Kenya: Ousted Wetang'ula Vows to Strike Back At Raila

President Uhuru Kenyatta and Nasa leader Raila Odinga conclude a joint press conference about the country's growth, at Harambee House in Nairobi on March 9, 2018.

Bungoma Senator Moses Wetang'ula on Sunday gave up the fight to retain Senate minority leader's position, but promised his opponents in the House as well as Orange Democratic Movement leader Raila Odinga a bruising political battle.

The Ford-Kenya leader was last week ousted as minority leader by National Super Alliance senators in favour of his Siaya counterpart, Mr James Orengo of ODM.

During a news conference in Bungoma town on Sunday -- attended by, among others, Amani National Congress leader Musalia Mudavadi -- Mr Wetang'ula said he would not attend the coalition retreat called by Mr Odinga to iron out the differences that led to his removal.


"What is there to be discussed?" he asked.

"I will not participate in the retreat because it will be like a goat subjecting itself to a court of hyenas."

On the Senate seat, he declared: "Wakae nayo, ahsante. (Let them keep the seat, thanks.) We shall give them small but lethal doses."

On Saturday, Senate Minority Whip Mutula Kilonzo Jnr told the Nasa leadership to keep off the affairs of the coalition's senators, and declared that Mr Wetang'ula's removal was irreversible and it was "not the worst thing" that has ever happened to the opposition alliance.


The mood within the coalition seems to have left the Bungoma senator with no option other than to throw in the towel before he is humiliated for the second time should the retreat take place.

He, however, remains unrepentant, and was categorical on Sunday that he did not beg for the Senate minority seat in the first place.

The decision to give him the position, he pointed out, was made by his Nasa co-principals as one of the ways to maintain the synergy of the opposition in the House.


When voting out Mr Wetang'ula on Tuesday, Nasa senators said he had a condescending attitude, and that he had described their attempts to impeach him as "the barking of dogs" yet he could engage with "the owner of the dogs", apparently referring to Mr Odinga.

"We put all our resources and energies to this enterprise but we've nothing to show as the mulembe nation," he said during a press conference at Bungoma Club, using the opportunity to attract the sympathies of the western voters by castigating Nasa.

"I've been branded as an embattled leader. Let me declare here and now that I'm very much at peace with myself."


He termed the Nasa summit in which the efforts to reconcile him with the senators flopped a talk shop.

"I thought the status quo would be reaffirmed but was subjected to name calling and humiliation. The statements made in the meeting seem to have been cleverly rehearsed to embarrass me," Mr Wetang'ula said.

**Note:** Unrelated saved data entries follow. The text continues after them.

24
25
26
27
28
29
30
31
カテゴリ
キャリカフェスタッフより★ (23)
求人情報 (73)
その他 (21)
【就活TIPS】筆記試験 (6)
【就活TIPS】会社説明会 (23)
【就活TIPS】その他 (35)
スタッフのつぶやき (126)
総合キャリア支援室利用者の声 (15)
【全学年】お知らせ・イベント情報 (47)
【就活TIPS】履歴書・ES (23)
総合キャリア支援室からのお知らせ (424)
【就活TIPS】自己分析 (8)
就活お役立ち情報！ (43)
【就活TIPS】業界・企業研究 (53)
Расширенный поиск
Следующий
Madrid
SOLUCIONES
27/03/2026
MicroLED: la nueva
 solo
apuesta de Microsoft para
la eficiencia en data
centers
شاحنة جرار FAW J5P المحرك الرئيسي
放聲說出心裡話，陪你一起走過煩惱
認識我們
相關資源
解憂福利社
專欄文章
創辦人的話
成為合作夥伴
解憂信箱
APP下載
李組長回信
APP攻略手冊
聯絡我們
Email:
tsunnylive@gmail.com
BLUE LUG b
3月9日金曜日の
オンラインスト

Besides fellow Nasa principal Mudavadi, others at the briefing were Bungoma Governor Wycliffe Wangamati, former Kakamega Senator Boni Khalwale, MPs Wafula Wamunyinyi (Kanduyi), Eseli Simiyu (Tongaren) and Ayub Savula (Lugari).


Mr Mudavadi faulted talks between Mr Odinga and President Uhuru Kenyatta for sidelining other Nasa co-principals, saying the country needed "a constructive, broad-based, all-inclusive dialogue".

Nobody has exclusive rights to negotiate," he said.

"Canaan yetu si Harambee House, bado tunaendelea mbele (the Canaan we promised Kenya is not Harambee House; we are still soldiering on."

In Machakos County, Wiper leader Kalonzo Musyoka preached unity, saying it was possible to register Nasa as a political party without the constituent outfits losing their identity.


"Time has come to register Nasa as a party without dissolving Wiper, ODM, ANC and Ford-Kenya," he said on Saturday during a thanksgiving ceremony in honour of Machakos Woman Representative Joyce Kamene.

Had Nasa been registered as a party, Mr Wetang'ula would not have been ousted, Mr Musyoka said, adding that the reasons advanced for the removal of the Bungoma senator were frivolous.

He admitted the coalition was experiencing internal problems but expressed optimism that all would be okay.


"I know there is a lot of bitterness and a lot of suspicion but I will do as much as I can to hold us together," Mr Musyoka said, adding like Mr Wetang'ula and Mr Mudavadi, that dialogue should be all-inclusive and not a Raila-Uhuru affair.

But as Mr Musyoka was talking of registering Nasa as a party, Mr Mudavadi was hinting at plans for western Kenya parties to merge and form a formidable political outfit ahead of 2022 elections.

"Other regions have done it. I don't see the reason we should not do it," he said.

"We, as western leaders, stand with Mr Wetang'ula."